Like Winning Angels highlights, an investor has to be confident in the people you are dealing with. The people include, not only the entrepreneur, but also the team members, other investors, advisors and stakeholders. The section on sourcing also pointed out that it is important to have experienced entrepreneurs when contemplating an idea. The entrepreneurs that winning angel investors look for have knowledge of their industry, skills necessary to start a business, and goals for the company. The one factor that this book mentions that really attracts investors is the existence of an exit strategy.
One section that I found really interesting was the rejection section.
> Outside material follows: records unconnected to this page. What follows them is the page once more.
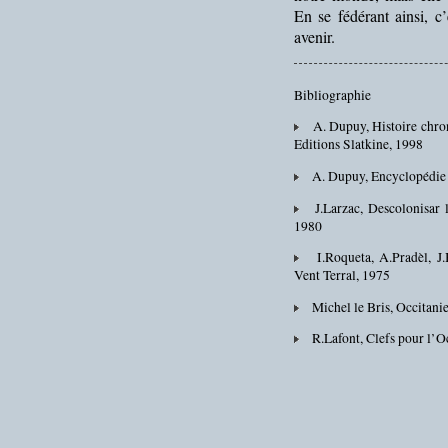
En se fédérant ainsi, c
avenir.
Bibliographie
A. Dupuy, Histoire chronol
Editions Slatkine, 1998
A. Dupuy, Encyclopédie o
J.Larzac, Descolonisar l’
1980
I.Roqueta, A.Pradèl, J.B
Vent Terral, 1975
Michel le Bris, Occitanie
R.Lafont, Clefs pour l’Oc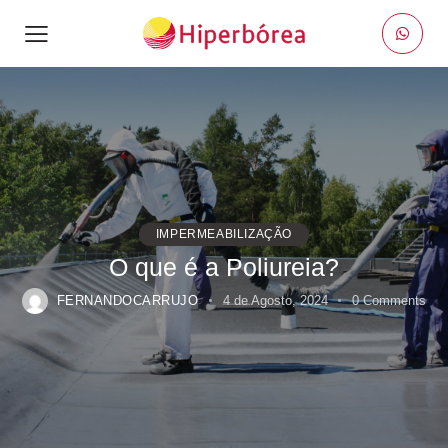
IMPERMEABILIZAÇÃO
O que é a Poliureia?
FERNANDOCARRUJO
4 de Agosto, 2024
0
Comments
As an investor, it is important to be timely with your decisions. Being of your word helps build your reputation as an investor. This reputation will win you more referrals. As an entrepreneur, you can learn from rejections. Many times you will obtain constructive criticism. Take the advice of the entrepreneur and use it to your advantage by improving your business model if necessary.
If I was evaluating myself as a potential investment, I would say that I am in the learning stage of my industry. The regulations are up in the air at this present time. My company is in the beginning stage of an industry with a huge amount of competition. As I look at the risk in the hemp industry, the return would need to be high to make this investment worthwhile.
Amis, David, and Howard H. Stevenson. Winning Angels: the Seven Fundamentals of Early-Stage Investing. Financial Times Prentice Hall, 2001.